**Data supplied**
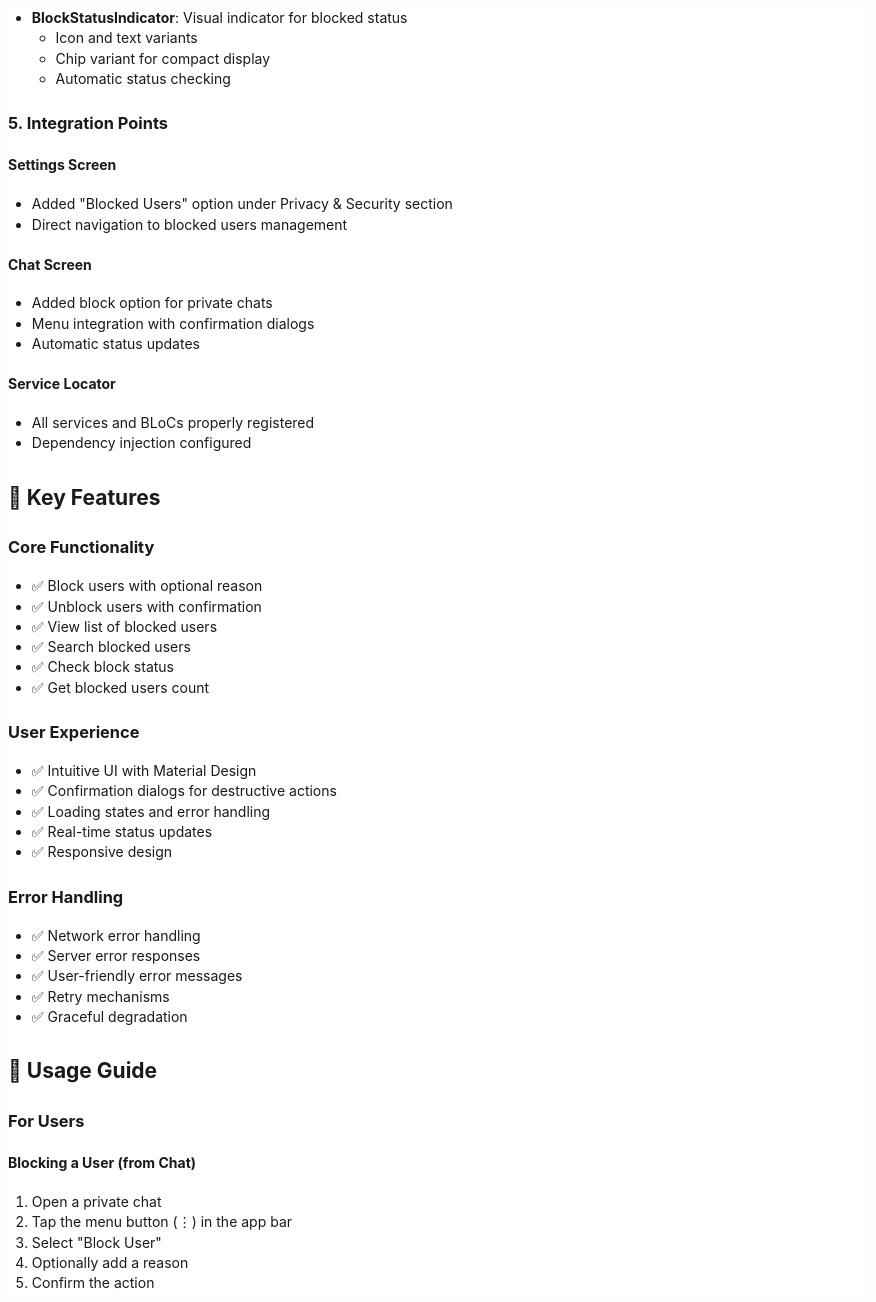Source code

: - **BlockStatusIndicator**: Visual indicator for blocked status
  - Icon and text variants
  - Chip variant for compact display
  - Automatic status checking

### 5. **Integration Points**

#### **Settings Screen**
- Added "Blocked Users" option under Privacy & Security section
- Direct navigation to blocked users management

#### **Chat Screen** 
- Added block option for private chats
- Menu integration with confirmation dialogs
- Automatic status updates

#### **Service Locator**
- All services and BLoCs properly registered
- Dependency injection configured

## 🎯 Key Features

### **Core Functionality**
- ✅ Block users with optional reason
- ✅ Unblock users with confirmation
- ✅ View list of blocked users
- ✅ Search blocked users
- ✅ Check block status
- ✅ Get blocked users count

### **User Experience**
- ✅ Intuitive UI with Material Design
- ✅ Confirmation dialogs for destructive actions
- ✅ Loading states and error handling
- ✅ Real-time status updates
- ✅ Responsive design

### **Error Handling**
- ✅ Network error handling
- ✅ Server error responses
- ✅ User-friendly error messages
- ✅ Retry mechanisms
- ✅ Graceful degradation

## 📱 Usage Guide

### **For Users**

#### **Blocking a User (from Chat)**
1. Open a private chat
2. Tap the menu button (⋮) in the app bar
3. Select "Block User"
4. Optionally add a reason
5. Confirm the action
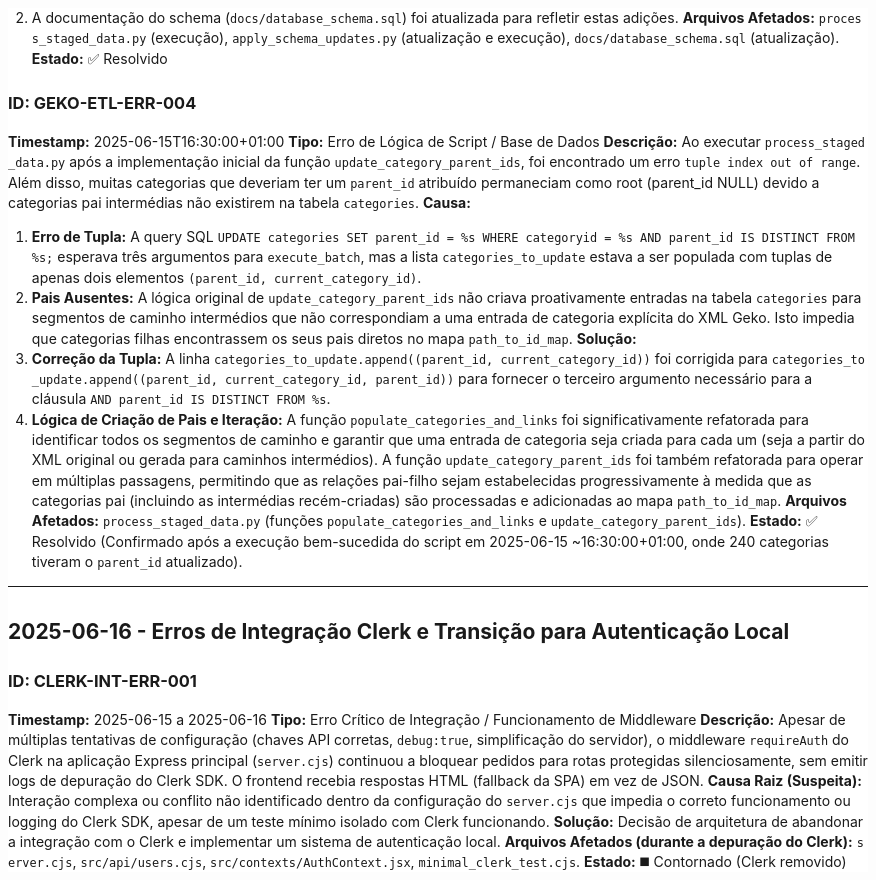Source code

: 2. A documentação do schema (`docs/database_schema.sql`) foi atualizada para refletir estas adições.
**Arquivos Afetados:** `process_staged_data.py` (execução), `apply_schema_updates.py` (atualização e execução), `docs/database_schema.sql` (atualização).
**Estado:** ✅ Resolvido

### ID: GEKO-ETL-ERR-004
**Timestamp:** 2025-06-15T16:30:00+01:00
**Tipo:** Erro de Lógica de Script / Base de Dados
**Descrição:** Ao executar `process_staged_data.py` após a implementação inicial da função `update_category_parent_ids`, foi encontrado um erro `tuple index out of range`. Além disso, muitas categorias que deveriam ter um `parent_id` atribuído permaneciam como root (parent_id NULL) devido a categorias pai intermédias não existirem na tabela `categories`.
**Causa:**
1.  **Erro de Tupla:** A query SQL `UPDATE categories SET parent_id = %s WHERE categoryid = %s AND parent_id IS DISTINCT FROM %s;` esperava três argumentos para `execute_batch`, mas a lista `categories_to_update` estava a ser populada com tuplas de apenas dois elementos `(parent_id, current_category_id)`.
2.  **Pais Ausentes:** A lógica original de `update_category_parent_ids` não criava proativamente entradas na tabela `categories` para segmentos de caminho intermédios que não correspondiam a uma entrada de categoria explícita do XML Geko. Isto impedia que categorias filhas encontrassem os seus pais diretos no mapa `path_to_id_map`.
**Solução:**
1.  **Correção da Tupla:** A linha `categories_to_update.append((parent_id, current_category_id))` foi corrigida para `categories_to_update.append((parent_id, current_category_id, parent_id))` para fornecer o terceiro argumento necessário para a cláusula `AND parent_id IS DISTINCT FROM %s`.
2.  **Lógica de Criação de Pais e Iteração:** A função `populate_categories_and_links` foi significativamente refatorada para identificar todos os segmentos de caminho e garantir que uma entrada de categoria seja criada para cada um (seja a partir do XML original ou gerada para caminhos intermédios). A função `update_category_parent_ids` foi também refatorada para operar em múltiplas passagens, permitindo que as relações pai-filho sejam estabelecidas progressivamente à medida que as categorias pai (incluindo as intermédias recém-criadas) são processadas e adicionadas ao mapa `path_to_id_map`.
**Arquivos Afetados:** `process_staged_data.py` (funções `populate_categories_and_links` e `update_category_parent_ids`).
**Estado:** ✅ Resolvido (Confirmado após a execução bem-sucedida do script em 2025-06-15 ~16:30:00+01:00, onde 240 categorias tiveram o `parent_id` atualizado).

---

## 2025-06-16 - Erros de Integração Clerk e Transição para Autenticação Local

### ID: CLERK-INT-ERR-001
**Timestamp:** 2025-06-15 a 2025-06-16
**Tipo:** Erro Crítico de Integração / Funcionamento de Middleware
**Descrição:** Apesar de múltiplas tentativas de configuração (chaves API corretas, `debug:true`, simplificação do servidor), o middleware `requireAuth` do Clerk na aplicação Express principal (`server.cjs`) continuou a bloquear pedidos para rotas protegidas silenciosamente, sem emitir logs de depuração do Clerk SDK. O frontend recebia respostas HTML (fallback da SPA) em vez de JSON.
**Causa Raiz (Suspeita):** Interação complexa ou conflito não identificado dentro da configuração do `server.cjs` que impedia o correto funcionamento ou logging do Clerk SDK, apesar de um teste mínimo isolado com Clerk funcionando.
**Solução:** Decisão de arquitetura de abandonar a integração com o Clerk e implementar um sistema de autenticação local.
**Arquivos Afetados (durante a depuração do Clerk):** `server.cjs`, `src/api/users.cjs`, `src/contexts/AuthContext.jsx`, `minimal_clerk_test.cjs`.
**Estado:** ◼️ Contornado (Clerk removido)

**Task directions**
Repeat the entries faithfully. Any picture gets left out.

**Your response**
Source code

: - **BlockStatusIndicator**: Visual indicator for blocked status
  - Icon and text variants
  - Chip variant for compact display
  - Automatic status checking

### 5. **Integration Points**

#### **Settings Screen**
- Added "Blocked Users" option under Privacy & Security section
- Direct navigation to blocked users management

#### **Chat Screen** 
- Added block option for private chats
- Menu integration with confirmation dialogs
- Automatic status updates

#### **Service Locator**
- All services and BLoCs properly registered
- Dependency injection configured

## 🎯 Key Features

### **Core Functionality**
- ✅ Block users with optional reason
- ✅ Unblock users with confirmation
- ✅ View list of blocked users
- ✅ Search blocked users
- ✅ Check block status
- ✅ Get blocked users count

### **User Experience**
- ✅ Intuitive UI with Material Design
- ✅ Confirmation dialogs for destructive actions
- ✅ Loading states and error handling
- ✅ Real-time status updates
- ✅ Responsive design

### **Error Handling**
- ✅ Network error handling
- ✅ Server error responses
- ✅ User-friendly error messages
- ✅ Retry mechanisms
- ✅ Graceful degradation

## 📱 Usage Guide

### **For Users**

#### **Blocking a User (from Chat)**
1. Open a private chat
2. Tap the menu button (⋮) in the app bar
3. Select "Block User"
4. Optionally add a reason
5. Confirm the action
Source code

: 2. A documentação do schema (`docs/database_schema.sql`) foi atualizada para refletir estas adições.
**Arquivos Afetados:** `process_staged_data.py` (execução), `apply_schema_updates.py` (atualização e execução), `docs/database_schema.sql` (atualização).
**Estado:** ✅ Resolvido

### ID: GEKO-ETL-ERR-004
**Timestamp:** 2025-06-15T16:30:00+01:00
**Tipo:** Erro de Lógica de Script / Base de Dados
**Descrição:** Ao executar `process_staged_data.py` após a implementação inicial da função `update_category_parent_ids`, foi encontrado um erro `tuple index out of range`. Além disso, muitas categorias que deveriam ter um `parent_id` atribuído permaneciam como root (parent_id NULL) devido a categorias pai intermédias não existirem na tabela `categories`.
**Causa:**
1.  **Erro de Tupla:** A query SQL `UPDATE categories SET parent_id = %s WHERE categoryid = %s AND parent_id IS DISTINCT FROM %s;` esperava três argumentos para `execute_batch`, mas a lista `categories_to_update` estava a ser populada com tuplas de apenas dois elementos `(parent_id, current_category_id)`.
2.  **Pais Ausentes:** A lógica original de `update_category_parent_ids` não criava proativamente entradas na tabela `categories` para segmentos de caminho intermédios que não correspondiam a uma entrada de categoria explícita do XML Geko. Isto impedia que categorias filhas encontrassem os seus pais diretos no mapa `path_to_id_map`.
**Solução:**
1.  **Correção da Tupla:** A linha `categories_to_update.append((parent_id, current_category_id))` foi corrigida para `categories_to_update.append((parent_id, current_category_id, parent_id))` para fornecer o terceiro argumento necessário para a cláusula `AND parent_id IS DISTINCT FROM %s`.
2.  **Lógica de Criação de Pais e Iteração:** A função `populate_categories_and_links` foi significativamente refatorada para identificar todos os segmentos de caminho e garantir que uma entrada de categoria seja criada para cada um (seja a partir do XML original ou gerada para caminhos intermédios). A função `update_category_parent_ids` foi também refatorada para operar em múltiplas passagens, permitindo que as relações pai-filho sejam estabelecidas progressivamente à medida que as categorias pai (incluindo as intermédias recém-criadas) são processadas e adicionadas ao mapa `path_to_id_map`.
**Arquivos Afetados:** `process_staged_data.py` (funções `populate_categories_and_links` e `update_category_parent_ids`).
**Estado:** ✅ Resolvido (Confirmado após a execução bem-sucedida do script em 2025-06-15 ~16:30:00+01:00, onde 240 categorias tiveram o `parent_id` atualizado).

---

## 2025-06-16 - Erros de Integração Clerk e Transição para Autenticação Local

### ID: CLERK-INT-ERR-001
**Timestamp:** 2025-06-15 a 2025-06-16
**Tipo:** Erro Crítico de Integração / Funcionamento de Middleware
**Descrição:** Apesar de múltiplas tentativas de configuração (chaves API corretas, `debug:true`, simplificação do servidor), o middleware `requireAuth` do Clerk na aplicação Express principal (`server.cjs`) continuou a bloquear pedidos para rotas protegidas silenciosamente, sem emitir logs de depuração do Clerk SDK. O frontend recebia respostas HTML (fallback da SPA) em vez de JSON.
**Causa Raiz (Suspeita):** Interação complexa ou conflito não identificado dentro da configuração do `server.cjs` que impedia o correto funcionamento ou logging do Clerk SDK, apesar de um teste mínimo isolado com Clerk funcionando.
**Solução:** Decisão de arquitetura de abandonar a integração com o Clerk e implementar um sistema de autenticação local.
**Arquivos Afetados (durante a depuração do Clerk):** `server.cjs`, `src/api/users.cjs`, `src/contexts/AuthContext.jsx`, `minimal_clerk_test.cjs`.
**Estado:** ◼️ Contornado (Clerk removido)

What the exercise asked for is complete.